One of the actions would recommend a thorough improvement in governance (Bloomberg, 2013). Having the largest democracy in the world is not sufficient in itself if it is run inefficiently. Maximizing in governance means cutting back severely on the bureaucratic red-tape to allow ease of interaction and doing business. The government should then break down the cartels that control whole economic sectors and allow genuine liberalization so as to help the economy achieve its tremendous potential. I would also recommend them to liberalize the capital market system and allow greater access to capital for the huge population in the country. Increased ease of capital acquisition will bring investments and more growth. Corruption is a major problem that they should eliminate to enable better governance,.
India would benefit greatly if manufacturers from North America and other countries decided to outsource their operations (Kar, 2016). If more companies were to come to India, it would be a great boost to her economy since the same thing has happened with China.
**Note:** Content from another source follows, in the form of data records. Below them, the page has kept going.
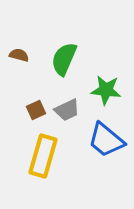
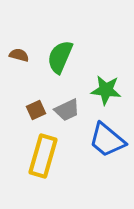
green semicircle: moved 4 px left, 2 px up
blue trapezoid: moved 1 px right
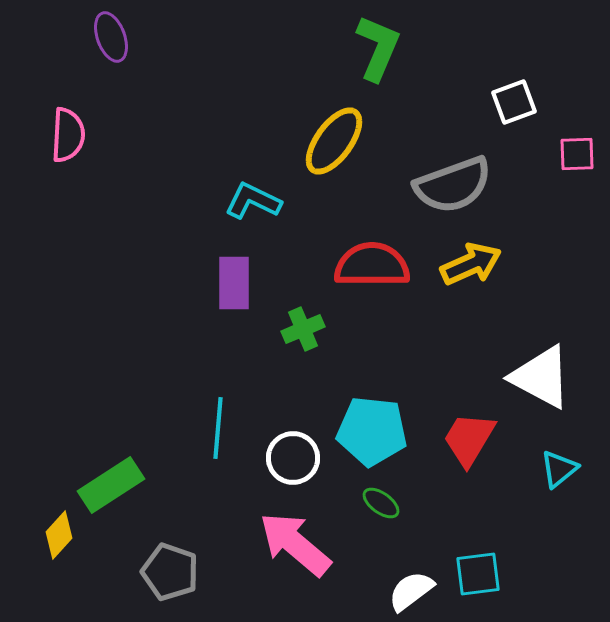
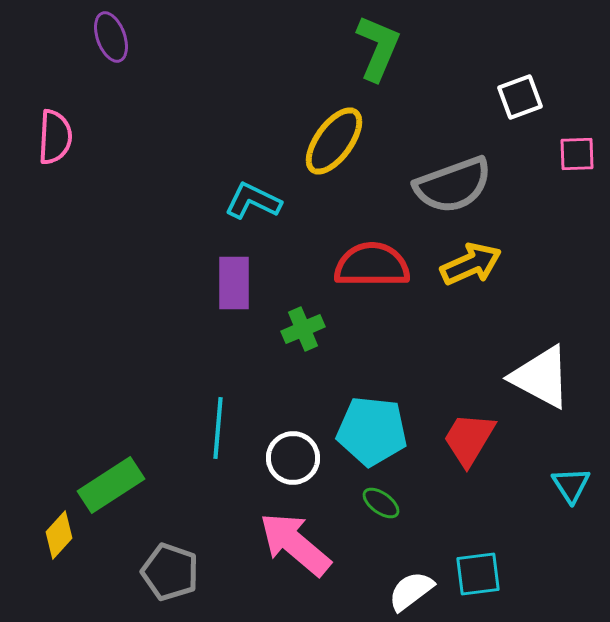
white square: moved 6 px right, 5 px up
pink semicircle: moved 13 px left, 2 px down
cyan triangle: moved 12 px right, 16 px down; rotated 24 degrees counterclockwise
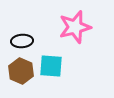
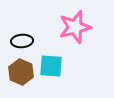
brown hexagon: moved 1 px down
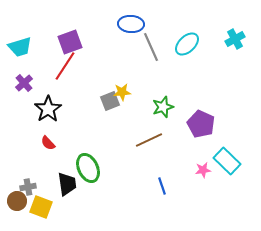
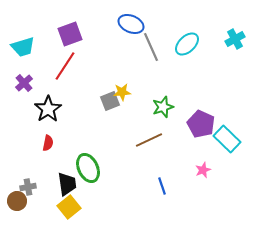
blue ellipse: rotated 20 degrees clockwise
purple square: moved 8 px up
cyan trapezoid: moved 3 px right
red semicircle: rotated 126 degrees counterclockwise
cyan rectangle: moved 22 px up
pink star: rotated 14 degrees counterclockwise
yellow square: moved 28 px right; rotated 30 degrees clockwise
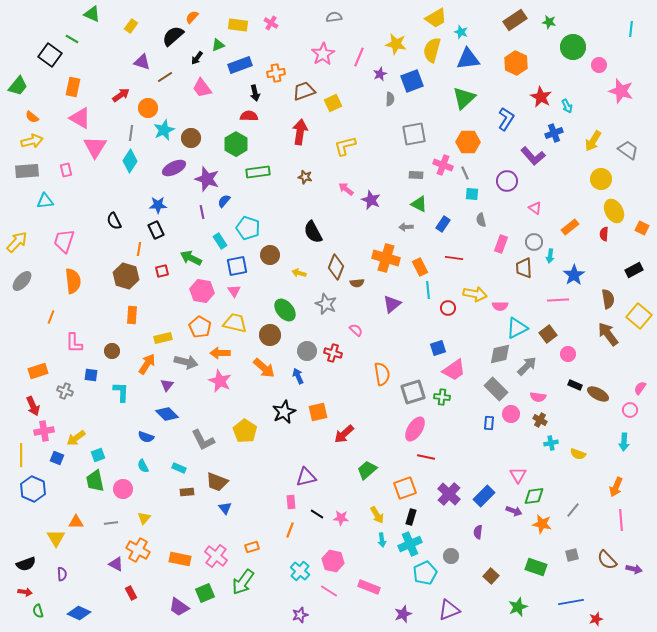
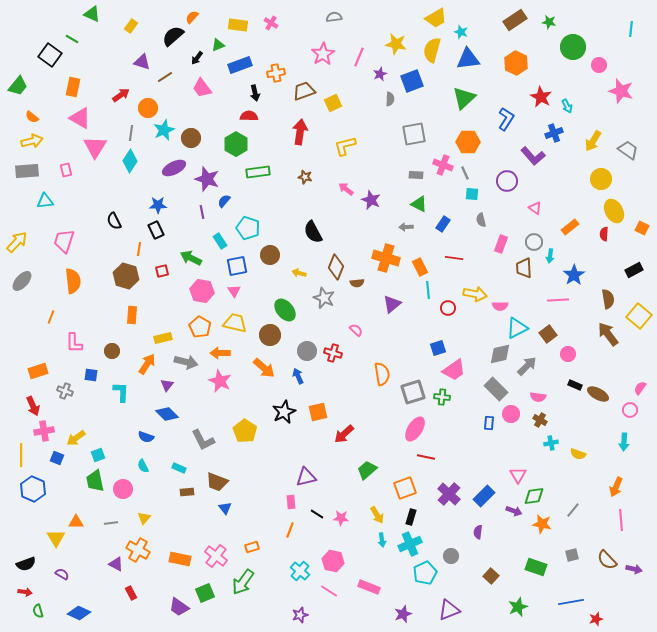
gray star at (326, 304): moved 2 px left, 6 px up
purple semicircle at (62, 574): rotated 56 degrees counterclockwise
If the film industry in America, which is highly advanced, were to partner with their Indian counterparts, they would learn a lot from the more experienced Americans.
In the next decade, India will solidify her position as a leading global manufacturer. Since they have been investing in making reforms in various sectors, it has led to increased confidence for the investors. I expect this to translate to increased foreign investment and the GDP growth rate will increase to 7.5% (Ey.com, 2015). The government aims to encourage skill development and education. There are 1.3 billion people in India, and if their skill level is increased, there will be a huge market for skilled labor which is going to attract more manufacturers (Riley, 2017). The proposed National Institute of Design will make India a global leader in world class designing of products by improving the skills and empowering human capital. I think they have the potential to be an economic superpower in coming years due to the potential of their population. As one of the fastest growing economies in the world, it is certain they are going to become a major economic force.